Better access to healthcare
People said they wanted to be able to access healthcare more easily. In particular young people felt that they should not have to rely on private healthcare to get the treatment they need. Patrick wanted trans healthcare to be ‘much more inclusive and accessible’ and to break down the ‘unnecessary barriers’. Similarly, PJ wanted ‘better accessibility to treatment and more affordable treatment for people who can’t get private hormones because it’s too expensive.’
When talking about better access to healthcare, young people also wanted better services for non-binary trans patients. A wanted to see NHS gender identity clinics be ‘a lot more non-binary friendly’ and ‘a lot more welcoming.’ They said ‘there’s this kind of feeling among trans patients that you can’t say the wrong thing because otherwise they’ll take that as a sign that you’re not really trans’.
Sally says trans healthcare needs to actually function, and it doesn’t.
M said trans healthcare should be free, fair and equal’ and the ways that we think about trans people needs to transform.
H talks about the lack of provision of surgeons capable of performing top surgery and the impact this is having.
*The informed consent model for trans healthcare “allows for clients who are transgender to access hormone treatments and surgical interventions without undergoing mental health evaluation or referral from a mental health specialist” (Shulz, 2018, p. 72).

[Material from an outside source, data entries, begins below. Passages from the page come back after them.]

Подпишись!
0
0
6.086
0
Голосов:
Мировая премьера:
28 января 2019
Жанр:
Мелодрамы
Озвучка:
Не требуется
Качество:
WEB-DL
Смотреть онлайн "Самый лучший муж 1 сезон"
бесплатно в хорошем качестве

“This approach to transgender health care
a) promotes a departure from the use of the diagnosis of gender dysphoria as a prerequisite for accessing transition services and
(b) attempts to impact the way that trans-gender individuals experience and access health care by removing the psycho-therapy/gatekeeping requirement.
Instead of a mental health practitioner assessing eligibility for and granting access to services, transgender patients themselves are able to decide on whether they are ready to access transition-related health services.
In this model, the role of the health practitioner is to provide transgender patients with information about risks, side effects, bene-fits, and possible consequences of undergoing gender confirming care, and to obtain informed consent from the patient” (Shulz, 2018, p. 83).
Schulz, S.L., 2018. The informed consent model of transgender care: an alternative to the diagnosis of gender dysphoria. Journal of humanistic psychology, 58(1), pp.72-92.